Contrôler Rubaya, c’est dominer un flux économique illicite qui finance les conflits armés, attise les rivalités régionales – notamment celle du Rwanda contre la RDC, soutenant ouvertement les rebelles – et dicte les enjeux géopolitiques d’une région déchirée par des décennies de violence.

Ce 24 février 2026, Rubaya est le théâtre d’une bataille furieuse qui pourrait redessiner les lignes de front à l’Est du pays.

Tout a commencé aux premières lueurs de l’aube, vers 2h40 locales, quand les drones des Forces armées de la RDC (FARDC) ont déchaîné un barrage de feu sur les positions rebelles de l’Alliance Fleuve Congo/M23-RDF.

Ces frappes ciblées, menées avec une précision chirurgicale, ont visé des locaux sur les collines dominant la cité, infligeant des pertes dévastatrices aux insurgés qui y étaient cachés.

Parmi les victimes confirmées : le lieutenant-colonel Willy Ngoma, porte-parole militaire du M23, abattu dans une maison surplombant la mine de Rubaya. Sanctionné par l’ONU et les États-Unis pour violations des droits humains, Ngoma était plus qu’un communicant – il incarnait la voix médiatique des rebelles. Des rumeurs persistantes évoquent aussi l’hospitalisation de Sultani Makenga, leader militaire du groupe.

Ces coups durs soulignent la vulnérabilité des M23/RDF face à une offensive gouvernementale revitalisée, soutenue par des milices locales comme les Wazalendo.

Mais l’histoire ne s’arrête pas à ces pertes : des sources locales, amplifiées sur les réseaux sociaux, rapportent un abandon précipité de Rubaya par les rebelles dans la nuit du 23 au 24 février. Fuyant l’avancée inexorable des FARDC, les éléments du M23/RDF auraient cédé la cité, laissant derrière eux un vide que la population civile s’empresse de combler par des manifestations spontanées.

Vers midi de ce 24/02/26, les rues de Rubaya ont vibré au son des chants et des appels au retour triomphal des forces gouvernementales. « Nous sommes en joie dans l’attente de notre armée, » clament les habitants, selon des témoignages directs. Cette euphorie n’est pas anodine : après près de deux ans sous contrôle rebelle, Rubaya aspire à une stabilité qui pourrait relancer son économie minière légale, tout en coupant les vivres aux groupes armés et au Rwanda.

Pourtant, des tirs nourris persistent en périphérie, forçant des déplacements massifs de la population civile et rappelant que la victoire n’est pas encore complétement scellée. Les Wazalendo, alliés farouches des FARDC, avancent avec détermination, récupérant villages et positions stratégiques, mais le risque de représailles ou de pillages plane comme une ombre sur ce joyau minier.

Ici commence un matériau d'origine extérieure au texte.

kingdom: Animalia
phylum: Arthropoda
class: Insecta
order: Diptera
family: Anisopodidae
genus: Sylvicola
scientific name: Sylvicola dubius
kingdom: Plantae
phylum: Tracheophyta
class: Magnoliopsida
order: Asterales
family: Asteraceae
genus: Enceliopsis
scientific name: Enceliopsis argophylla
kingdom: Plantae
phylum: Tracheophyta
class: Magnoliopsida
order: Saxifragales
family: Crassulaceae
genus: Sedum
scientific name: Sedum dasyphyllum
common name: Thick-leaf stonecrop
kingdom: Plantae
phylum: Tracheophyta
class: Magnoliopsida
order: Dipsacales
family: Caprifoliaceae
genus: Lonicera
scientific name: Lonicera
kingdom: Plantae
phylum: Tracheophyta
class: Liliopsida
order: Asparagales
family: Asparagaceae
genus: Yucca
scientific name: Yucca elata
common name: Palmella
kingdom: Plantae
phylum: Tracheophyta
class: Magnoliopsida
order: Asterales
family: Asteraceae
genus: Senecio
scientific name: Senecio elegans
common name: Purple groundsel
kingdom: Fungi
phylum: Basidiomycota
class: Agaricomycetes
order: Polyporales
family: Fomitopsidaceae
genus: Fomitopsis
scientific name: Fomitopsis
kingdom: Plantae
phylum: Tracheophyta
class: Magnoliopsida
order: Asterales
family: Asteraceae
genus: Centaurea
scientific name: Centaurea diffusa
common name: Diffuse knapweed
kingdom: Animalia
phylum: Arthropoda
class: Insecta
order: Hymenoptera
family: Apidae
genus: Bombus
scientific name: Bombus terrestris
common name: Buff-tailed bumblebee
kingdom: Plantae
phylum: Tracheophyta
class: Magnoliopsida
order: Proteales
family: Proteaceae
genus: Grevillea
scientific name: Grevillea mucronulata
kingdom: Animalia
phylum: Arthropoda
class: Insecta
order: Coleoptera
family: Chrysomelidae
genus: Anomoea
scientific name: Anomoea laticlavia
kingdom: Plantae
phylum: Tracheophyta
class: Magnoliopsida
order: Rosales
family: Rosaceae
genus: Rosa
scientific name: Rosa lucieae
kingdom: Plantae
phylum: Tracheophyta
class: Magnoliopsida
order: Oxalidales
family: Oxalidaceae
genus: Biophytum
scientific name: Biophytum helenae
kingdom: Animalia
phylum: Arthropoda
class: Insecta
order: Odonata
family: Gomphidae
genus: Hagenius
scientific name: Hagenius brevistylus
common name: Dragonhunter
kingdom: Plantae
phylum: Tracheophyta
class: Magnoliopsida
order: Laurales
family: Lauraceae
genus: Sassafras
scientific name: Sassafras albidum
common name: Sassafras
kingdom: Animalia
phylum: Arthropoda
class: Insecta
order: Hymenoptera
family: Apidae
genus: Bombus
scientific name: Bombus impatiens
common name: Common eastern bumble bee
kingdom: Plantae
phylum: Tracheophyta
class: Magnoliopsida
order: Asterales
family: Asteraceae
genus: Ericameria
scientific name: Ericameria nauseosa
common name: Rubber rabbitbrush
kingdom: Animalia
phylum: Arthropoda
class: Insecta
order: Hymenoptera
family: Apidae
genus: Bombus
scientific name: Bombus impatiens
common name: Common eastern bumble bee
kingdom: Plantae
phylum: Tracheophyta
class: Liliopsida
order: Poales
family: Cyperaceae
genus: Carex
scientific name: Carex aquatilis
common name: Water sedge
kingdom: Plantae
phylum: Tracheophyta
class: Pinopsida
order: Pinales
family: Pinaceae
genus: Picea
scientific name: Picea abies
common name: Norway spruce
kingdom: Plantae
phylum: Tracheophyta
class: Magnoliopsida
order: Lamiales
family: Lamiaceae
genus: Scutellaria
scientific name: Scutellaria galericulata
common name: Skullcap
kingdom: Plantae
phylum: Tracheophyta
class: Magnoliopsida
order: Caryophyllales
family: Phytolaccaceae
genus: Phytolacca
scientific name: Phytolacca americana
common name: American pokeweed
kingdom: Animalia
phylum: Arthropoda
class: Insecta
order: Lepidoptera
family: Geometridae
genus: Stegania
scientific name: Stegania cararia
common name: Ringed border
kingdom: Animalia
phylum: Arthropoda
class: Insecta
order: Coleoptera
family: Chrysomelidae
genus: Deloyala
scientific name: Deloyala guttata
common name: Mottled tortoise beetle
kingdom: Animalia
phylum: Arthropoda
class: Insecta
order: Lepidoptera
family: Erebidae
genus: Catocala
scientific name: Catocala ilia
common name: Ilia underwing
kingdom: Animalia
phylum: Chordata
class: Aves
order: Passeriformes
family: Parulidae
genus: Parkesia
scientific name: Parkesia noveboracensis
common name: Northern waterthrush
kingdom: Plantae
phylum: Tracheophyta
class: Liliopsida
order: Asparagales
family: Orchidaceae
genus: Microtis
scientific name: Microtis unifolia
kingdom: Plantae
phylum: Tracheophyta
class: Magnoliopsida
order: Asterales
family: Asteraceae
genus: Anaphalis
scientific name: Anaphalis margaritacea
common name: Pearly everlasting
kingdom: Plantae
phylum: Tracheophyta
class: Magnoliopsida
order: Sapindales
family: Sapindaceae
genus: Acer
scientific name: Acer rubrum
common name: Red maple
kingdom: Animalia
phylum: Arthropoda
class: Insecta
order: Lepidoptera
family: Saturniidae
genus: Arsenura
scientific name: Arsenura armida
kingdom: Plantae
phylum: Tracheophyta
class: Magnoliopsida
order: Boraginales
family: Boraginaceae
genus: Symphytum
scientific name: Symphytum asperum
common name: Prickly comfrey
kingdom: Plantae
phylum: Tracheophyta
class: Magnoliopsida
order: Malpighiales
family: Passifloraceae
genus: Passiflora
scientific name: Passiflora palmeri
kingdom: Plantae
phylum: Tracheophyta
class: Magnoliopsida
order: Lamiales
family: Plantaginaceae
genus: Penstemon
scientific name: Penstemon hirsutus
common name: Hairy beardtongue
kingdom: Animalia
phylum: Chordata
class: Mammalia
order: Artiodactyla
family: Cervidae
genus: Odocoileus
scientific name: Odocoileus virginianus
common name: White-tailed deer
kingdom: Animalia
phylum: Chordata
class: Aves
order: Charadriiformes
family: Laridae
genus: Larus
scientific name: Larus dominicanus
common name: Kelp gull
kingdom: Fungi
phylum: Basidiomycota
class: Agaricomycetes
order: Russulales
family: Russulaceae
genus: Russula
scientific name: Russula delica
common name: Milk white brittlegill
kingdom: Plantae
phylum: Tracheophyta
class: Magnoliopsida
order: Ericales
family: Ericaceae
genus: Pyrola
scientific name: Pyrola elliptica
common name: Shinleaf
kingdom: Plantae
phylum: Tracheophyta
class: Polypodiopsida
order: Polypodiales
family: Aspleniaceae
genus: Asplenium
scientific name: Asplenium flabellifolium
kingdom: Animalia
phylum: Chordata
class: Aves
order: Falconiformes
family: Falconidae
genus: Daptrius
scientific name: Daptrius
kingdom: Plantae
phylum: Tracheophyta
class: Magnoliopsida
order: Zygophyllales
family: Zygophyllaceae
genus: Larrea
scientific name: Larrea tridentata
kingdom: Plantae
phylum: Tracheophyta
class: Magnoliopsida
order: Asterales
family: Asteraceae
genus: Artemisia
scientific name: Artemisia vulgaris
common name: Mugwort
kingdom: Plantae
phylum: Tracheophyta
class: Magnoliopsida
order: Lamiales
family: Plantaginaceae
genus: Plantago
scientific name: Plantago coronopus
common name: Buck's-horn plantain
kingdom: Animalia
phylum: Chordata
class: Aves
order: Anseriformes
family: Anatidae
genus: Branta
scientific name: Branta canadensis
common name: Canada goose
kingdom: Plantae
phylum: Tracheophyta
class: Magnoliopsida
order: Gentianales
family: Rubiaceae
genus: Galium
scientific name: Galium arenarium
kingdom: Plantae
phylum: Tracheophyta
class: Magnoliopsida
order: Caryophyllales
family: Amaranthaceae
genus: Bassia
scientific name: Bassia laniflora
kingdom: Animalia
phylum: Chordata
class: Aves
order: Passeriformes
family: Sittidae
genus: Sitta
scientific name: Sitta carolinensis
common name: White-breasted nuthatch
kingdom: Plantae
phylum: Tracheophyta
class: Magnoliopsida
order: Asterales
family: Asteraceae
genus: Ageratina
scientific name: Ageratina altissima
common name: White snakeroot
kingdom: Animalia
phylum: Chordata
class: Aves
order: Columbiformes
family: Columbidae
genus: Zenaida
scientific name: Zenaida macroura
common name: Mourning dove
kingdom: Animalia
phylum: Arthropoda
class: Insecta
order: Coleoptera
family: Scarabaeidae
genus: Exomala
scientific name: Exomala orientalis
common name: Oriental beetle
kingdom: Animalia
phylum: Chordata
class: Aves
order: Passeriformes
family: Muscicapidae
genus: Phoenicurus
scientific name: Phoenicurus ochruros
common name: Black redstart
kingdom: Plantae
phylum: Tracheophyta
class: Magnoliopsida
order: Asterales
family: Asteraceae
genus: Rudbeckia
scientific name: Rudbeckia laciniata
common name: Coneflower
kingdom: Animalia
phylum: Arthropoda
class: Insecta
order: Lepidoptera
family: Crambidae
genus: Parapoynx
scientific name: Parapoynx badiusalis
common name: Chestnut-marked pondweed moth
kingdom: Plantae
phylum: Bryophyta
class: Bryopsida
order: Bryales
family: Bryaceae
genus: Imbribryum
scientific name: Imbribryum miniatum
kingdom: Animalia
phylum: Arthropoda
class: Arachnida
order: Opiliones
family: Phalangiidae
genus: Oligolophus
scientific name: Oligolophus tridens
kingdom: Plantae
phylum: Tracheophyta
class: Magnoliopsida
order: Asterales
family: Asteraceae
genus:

À l’Est, les combats s’étendent : offensives à Masisi, tandis que la réouverture de la frontière avec le Burundi relance le commerce transfrontalier, offrant un rare souffle d’espoir économique surtout aux congolais refugiés au Burundi.

Pourtant, c’est Rubaya qui captive l’attention des congolais.

Cette localité, pivot du conflit pour son coltan convoité, symbolise les enjeux globaux : une guerre où les minerais financent l’occupation, où la diplomatie trébuche sur les intérêts économiques, et où une reprise par les FARDC pourrait marquer un tournant décisif du conflit.

Dans cette arène volatile, la population, lasse des exactions, réclame la paix – une paix qui, si elle advient, pourrait transformer Rubaya d’un champ de bataille de rivalités militaires et géostratégiques, en un pilier de reconstruction nationale, alors qu’actuellement elle alimente financièrement l’occupation militaire de l’Est de la RDCongo.

La situation sur le terrain évolue heure par heure, néanmoins, la reprise totale de la cité de Rubaya n’a jamais été si à portée de main des FARDC et leurs alliés.